I’ve been posting midyear updates on the 2014 trends, which got me thinking about the previous issues of our forecast. The trends CFM wrote about in TrendsWatch 2012 and 2013 are still important forces of change–If any had petered out already, they would have proved themselves to be fads, not trends! So I decided to use some Thursday posts for the rest of the summer to share recent articles illustrating trends we started following in previous years. (Note that the 2012 and 2013 editions of TrendsWatch are still available as free PDF downloads.)
First up, from TrendsWatch 2012, Crowdsourcing.
Every new technology has its potential dark side. As I mentioned in a recent post, peer-to-peer sharing services may be facilitating racial discrimination and eroding accessibility. Drones surveillance may help save elephants and rhinos, but it also nudges us towards an Orwellian future in which we are continually surveyed by a digital panopticon.
Turns out even crowdsourcing–soliciting content, solutions and suggestions from an undefined set of participants via the internet–can take a nasty turn under the right circumstances. Case in point: crowdsourcing initiatives that recruit the public to identify safety issues and concerns in their neighborhoods. When New York City introduced a interactive map of traffic hazards this year, inviting citizens to map pedestrian hazards and traffic violations, it was designed to be very civil and civic minded. Even if you ratted out a red light runner, it was the cumulative implication of such reports that mattered (“people tend to run red lights here”)–your report didn’t result in a ticket to the violator.
But can such efforts reflect and amplify people’s fears, whether or not they are justified? An article in the Washington post yesterday aired concerns that SketchFactor, a crowdsourced safety mapping app that launched this month, promotes racism and profiling.
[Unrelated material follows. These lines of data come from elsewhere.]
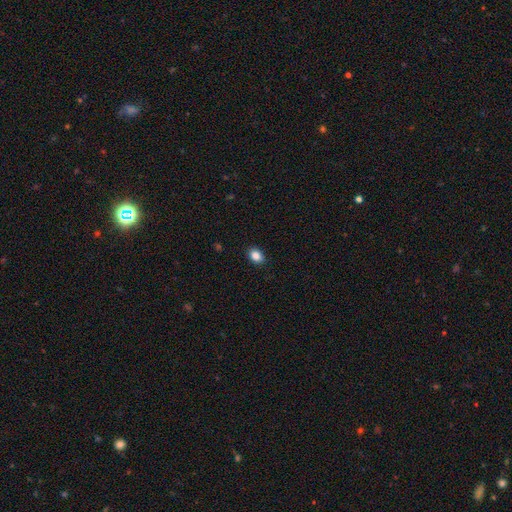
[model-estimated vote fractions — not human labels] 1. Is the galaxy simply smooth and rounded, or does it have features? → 86% smooth, 9% star or artifact, 4% featured or disk.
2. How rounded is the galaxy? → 71% in between, 28% round, 1% cigar-shaped.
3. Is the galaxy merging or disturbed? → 90% none, 7% minor disturbance, 2% major disturbance, 1% merger.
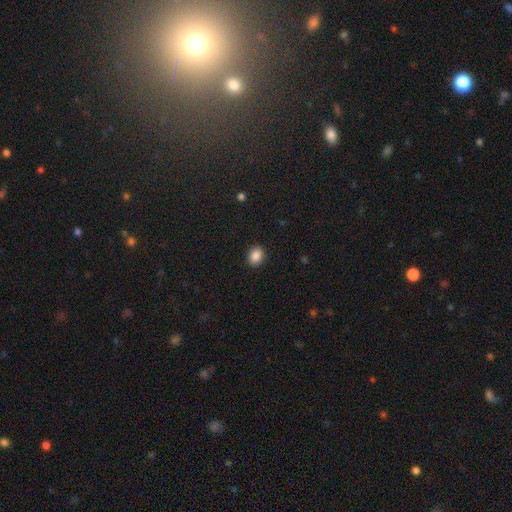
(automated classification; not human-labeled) The model was most divided on "how rounded": in between: 51%, round: 48%, cigar-shaped: 1%. More confident: merging — none (90%); smooth or featured — smooth (88%).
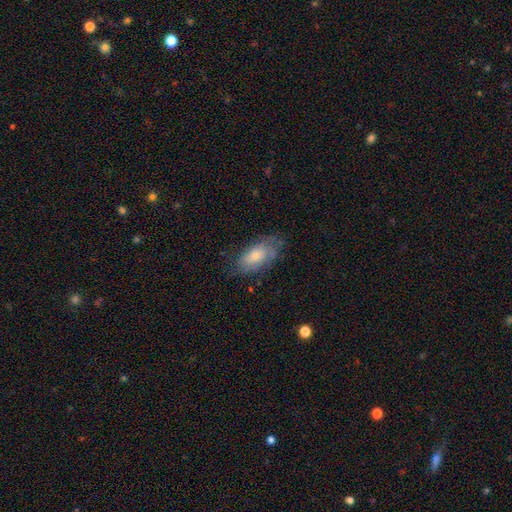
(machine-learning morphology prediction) This appears to be a smooth galaxy with no disk features (65%) that is in between round and cigar-shaped (90%). Merging: none (62%).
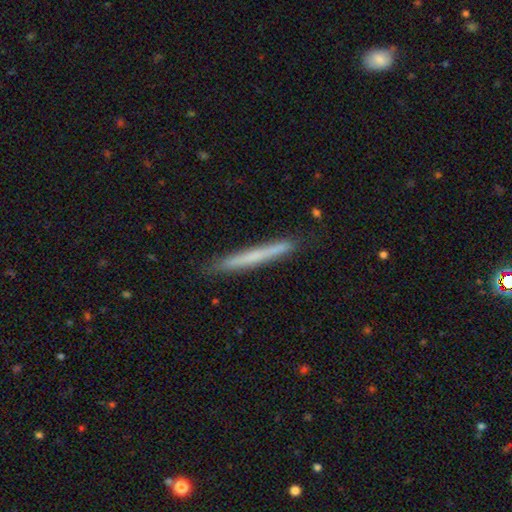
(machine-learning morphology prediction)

App users file geo-tagged reports on anything from the presence of homeless people to police incidents to noisy construction, categorizing each report (e.g. “weird,” “dangerous”) and assigning a “sketchy” rating of 1-5. Karen McGuire, the sociologist who co-founded SketchFactor, says she did so because she believed an app could “pool everyone’s street smarts, for everyone’s good.”
But the app only runs on iPhones, so critics point out that right there, the “digital divide” means that relatively more affluent people are being invited to critique city streets. Now people are worrying that the app could be used to “blacklist” communities, with some describing it as a tool for yuppies to air biases and stigmatize people and places that make them uncomfortable. Also, some people are pranking the app, entering fake incidents or humorous reports. The Washington Post article also points out that the apps mapping doesn’t accurately reflect police reports of crime.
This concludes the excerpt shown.